本文抜粋:
==============================

行事報告

2025年09月04日 行事報告

2025年7月度関西地区社友会月例会

日 時 2025年7月9日(水)15:00~17:00
場 所 丸紅大阪支社(新ダイビル)31階大会議室
講 師 堺井 啓公 氏
(前公益社団法人2025年日本国際博覧会協会日本館担当局長兼儀典局担当局長兼賓客接遇官、
本年7月から独立行政法人経済産業研究所国際・広報ディレクター)
演 題 「コロナ禍の2020年7月より万博の準備に携わって(大阪・関西万博の最新事情とともに)」

◎講師略歴

1990年京都大学法学部卒業。1990年4月通商産業省入省。在フィリピン日本大使館(一等書記官・商務官)、宮城県庁(経済産業部次長)、内閣府地方創生(総括参事官)、経産省製造産業局、官民交流法によるAGC出向、独立行政法人中小企業基盤整備機構(理事)を経て、2020年7月より公益社団法人2025年日本博覧会協会に出向。2025年6月に出向を解かれ同年7月より現職。

==============================

記録データ:
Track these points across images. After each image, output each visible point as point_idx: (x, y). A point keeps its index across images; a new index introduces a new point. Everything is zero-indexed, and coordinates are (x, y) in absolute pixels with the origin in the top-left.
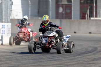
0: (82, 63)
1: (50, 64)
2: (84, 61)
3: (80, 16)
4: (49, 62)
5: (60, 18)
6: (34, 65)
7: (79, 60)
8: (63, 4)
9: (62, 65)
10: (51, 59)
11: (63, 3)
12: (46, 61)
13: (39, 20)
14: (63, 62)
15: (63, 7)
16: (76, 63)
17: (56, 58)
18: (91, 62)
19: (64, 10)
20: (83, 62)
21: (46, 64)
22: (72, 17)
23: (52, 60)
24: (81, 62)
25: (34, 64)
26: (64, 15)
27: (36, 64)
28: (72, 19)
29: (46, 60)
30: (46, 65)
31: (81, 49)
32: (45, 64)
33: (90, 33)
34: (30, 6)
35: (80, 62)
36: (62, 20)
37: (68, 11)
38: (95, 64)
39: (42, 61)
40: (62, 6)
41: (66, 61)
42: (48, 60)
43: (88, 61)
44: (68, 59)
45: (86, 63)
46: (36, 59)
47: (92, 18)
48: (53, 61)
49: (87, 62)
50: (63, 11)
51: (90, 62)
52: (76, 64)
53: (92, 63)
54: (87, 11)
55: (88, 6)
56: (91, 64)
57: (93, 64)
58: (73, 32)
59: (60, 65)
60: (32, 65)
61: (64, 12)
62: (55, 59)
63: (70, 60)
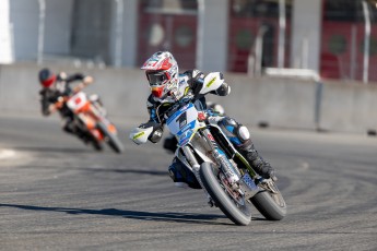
1: (115, 229)
3: (229, 62)
6: (52, 228)
8: (164, 16)
11: (167, 10)
15: (163, 25)
19: (170, 37)
21: (99, 229)
22: (200, 63)
25: (55, 225)
30: (98, 233)
32: (95, 230)
33: (263, 125)
34: (42, 16)
37: (183, 41)
38: (281, 235)
40: (163, 20)
47: (271, 71)
50: (165, 39)
52: (210, 232)
53: (271, 233)
54: (252, 44)
56: (268, 236)
57: (275, 236)
59: (151, 235)
60: (47, 229)
61: (167, 45)
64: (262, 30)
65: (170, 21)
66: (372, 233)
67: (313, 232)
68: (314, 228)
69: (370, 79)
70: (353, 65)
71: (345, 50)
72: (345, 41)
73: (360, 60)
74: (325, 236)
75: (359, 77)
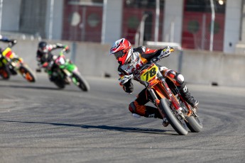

==============================

課題の目的:
上の関西地区社友会月例会の報告を、最後の文のあとから書き進めてください。

回答欄:
◎自己紹介とこれまでの万博とのかかわり


講師の堺井啓公 氏

2020年7月万博協会出向。経産省では長くて3年、通常2~1年での異動が多く、満5年に及ぶ担当は万博という特殊事情あってのことと思っている。
1990(平成2)年旧通産省入省。在フィリピン大使館勤務時は丸紅さんともたくさんの案件をご一緒した。宮城県庁出向時は農林水産業、観光事業など産業プロジェクトを担当。東北楽天イーグルスの誘致を行い、県側のフロントを担当。経産省に戻り、旭硝子出向、薄板・太陽電池の営業や事業開拓室で新規ビジネス開発に取り組み、その後、中小企業基盤整備機構でモノづくりなどに携わった。

2015年のミラノ万博は、経産省博覧会推進室長として、日本館出展に関わった。ちょうど1年前、和食が世界無形文化遺産となっていて、食文化などで日本をPRした。東日本大震災復興支援を感謝するジャパンデーで、ねぶた祭りなど東北の10つの祭で演者30人ずつ参加。本物の日本の祭りの凄さを披露し、最大級の称賛を得た。
万博ではBIE(博覧会国際事務局)が審査員を擁して、パビリオンの規模ごとに金・銀・銅のメダル表彰を行う。ホスト国となる今回、日本は対象外だがミラノでもドバイでも日本館は金賞を受賞した。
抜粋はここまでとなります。